Twenty five years after Freddie Mercury’s demise, at a book fair near Navi Mumbai’s Vashi railway station I picked up Lesley Ann-Jones’s 2012 biography of the singer. My curiosity for it was the same as for a book on running, climbing, cycling, swimming or any such activity. Why should rock music be seen differently? Its all life; its all universe. Among other details, the book noted that Freddie’s first band was the `Hectics,’ formed at school in Panchgani by a 12 year-old Freddie and his schoolmates.
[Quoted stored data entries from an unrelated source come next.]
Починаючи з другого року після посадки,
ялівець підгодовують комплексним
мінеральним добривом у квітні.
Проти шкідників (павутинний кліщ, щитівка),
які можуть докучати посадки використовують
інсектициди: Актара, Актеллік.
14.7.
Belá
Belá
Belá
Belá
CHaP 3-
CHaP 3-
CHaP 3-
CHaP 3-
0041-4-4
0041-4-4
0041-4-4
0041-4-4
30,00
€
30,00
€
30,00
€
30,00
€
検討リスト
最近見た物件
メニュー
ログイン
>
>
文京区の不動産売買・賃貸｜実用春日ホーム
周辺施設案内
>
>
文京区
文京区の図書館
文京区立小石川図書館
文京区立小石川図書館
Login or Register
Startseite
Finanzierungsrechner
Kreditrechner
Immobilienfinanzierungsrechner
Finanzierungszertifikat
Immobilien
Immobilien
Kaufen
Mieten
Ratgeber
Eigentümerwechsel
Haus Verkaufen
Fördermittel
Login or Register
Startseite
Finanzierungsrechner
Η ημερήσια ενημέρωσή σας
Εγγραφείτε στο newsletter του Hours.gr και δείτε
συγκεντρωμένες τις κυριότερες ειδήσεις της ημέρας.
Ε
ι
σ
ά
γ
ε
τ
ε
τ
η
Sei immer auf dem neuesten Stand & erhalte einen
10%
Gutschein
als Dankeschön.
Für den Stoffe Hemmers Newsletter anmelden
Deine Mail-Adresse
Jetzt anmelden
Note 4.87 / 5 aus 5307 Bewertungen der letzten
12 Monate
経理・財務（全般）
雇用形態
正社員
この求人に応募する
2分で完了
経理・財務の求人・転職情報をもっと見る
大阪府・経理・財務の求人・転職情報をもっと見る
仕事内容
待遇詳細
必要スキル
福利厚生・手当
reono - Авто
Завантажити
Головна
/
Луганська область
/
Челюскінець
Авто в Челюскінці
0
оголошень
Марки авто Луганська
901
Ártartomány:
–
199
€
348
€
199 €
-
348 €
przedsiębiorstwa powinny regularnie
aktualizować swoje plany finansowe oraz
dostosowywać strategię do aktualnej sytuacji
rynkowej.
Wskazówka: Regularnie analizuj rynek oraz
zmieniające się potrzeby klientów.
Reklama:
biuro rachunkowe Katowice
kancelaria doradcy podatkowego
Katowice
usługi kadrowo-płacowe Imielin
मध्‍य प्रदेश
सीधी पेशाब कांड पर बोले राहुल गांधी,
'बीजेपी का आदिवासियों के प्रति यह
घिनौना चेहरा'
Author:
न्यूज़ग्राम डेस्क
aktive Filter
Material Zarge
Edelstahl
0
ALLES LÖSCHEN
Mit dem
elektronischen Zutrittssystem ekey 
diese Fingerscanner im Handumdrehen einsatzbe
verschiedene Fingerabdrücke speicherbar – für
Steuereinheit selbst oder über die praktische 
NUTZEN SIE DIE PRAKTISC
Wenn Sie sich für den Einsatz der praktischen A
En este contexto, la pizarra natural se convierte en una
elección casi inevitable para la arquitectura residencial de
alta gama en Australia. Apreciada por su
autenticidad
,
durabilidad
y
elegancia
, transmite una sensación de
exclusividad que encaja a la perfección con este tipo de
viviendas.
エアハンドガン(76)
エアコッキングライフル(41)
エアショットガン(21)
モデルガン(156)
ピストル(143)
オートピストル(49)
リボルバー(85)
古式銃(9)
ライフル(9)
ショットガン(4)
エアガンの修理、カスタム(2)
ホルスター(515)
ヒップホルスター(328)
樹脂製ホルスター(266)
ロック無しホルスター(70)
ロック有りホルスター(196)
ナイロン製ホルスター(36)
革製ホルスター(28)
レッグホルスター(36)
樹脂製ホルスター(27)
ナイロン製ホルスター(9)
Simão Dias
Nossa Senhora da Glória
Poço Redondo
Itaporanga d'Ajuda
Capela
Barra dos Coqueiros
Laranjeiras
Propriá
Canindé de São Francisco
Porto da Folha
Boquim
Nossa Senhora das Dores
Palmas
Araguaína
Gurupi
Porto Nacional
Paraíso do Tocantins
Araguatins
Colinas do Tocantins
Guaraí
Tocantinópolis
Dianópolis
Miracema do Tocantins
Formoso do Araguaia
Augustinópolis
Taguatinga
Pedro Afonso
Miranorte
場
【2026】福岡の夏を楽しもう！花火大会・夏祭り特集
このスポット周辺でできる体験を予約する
An artistically inclined person given to sketching, he later took a diploma in art and graphic design, in London. His idol in rock music was Jimi Hendrix. According to the book, as successful rock star, Freddie rarely elaborated on his early years in Africa and India. On the other hand, it suggests that prolonged separation from his parents at so early and sensitive a stage in life, thanks to his schooling in distant India, may have impacted Freddie and contributed to the performer and person he became later in life. For long, Queen was a favorite with rock fans in Mumbai. Now a new generation and their music have taken over. Not to mention, Bollywood. The last big act in town was Justin Bieber (he was born three years after Freddie Mercury died). Movies have been made on artistes like Jim Morrison, Johnny Cash and Ray Charles. In 2010 a film was announced on Freddie Mercury’s life. In the years since, the cast and producers underwent change. When last reported in the international media, Egyptian-American actor, Rami Malek, was set to play the role of Freddie.
Live Aid happened 32 years ago.
Had Freddie Mercury been alive, he would turn 71 years old, this September 5, 2017.
(The author, Shyam G Menon, is a freelance journalist based in Mumbai.)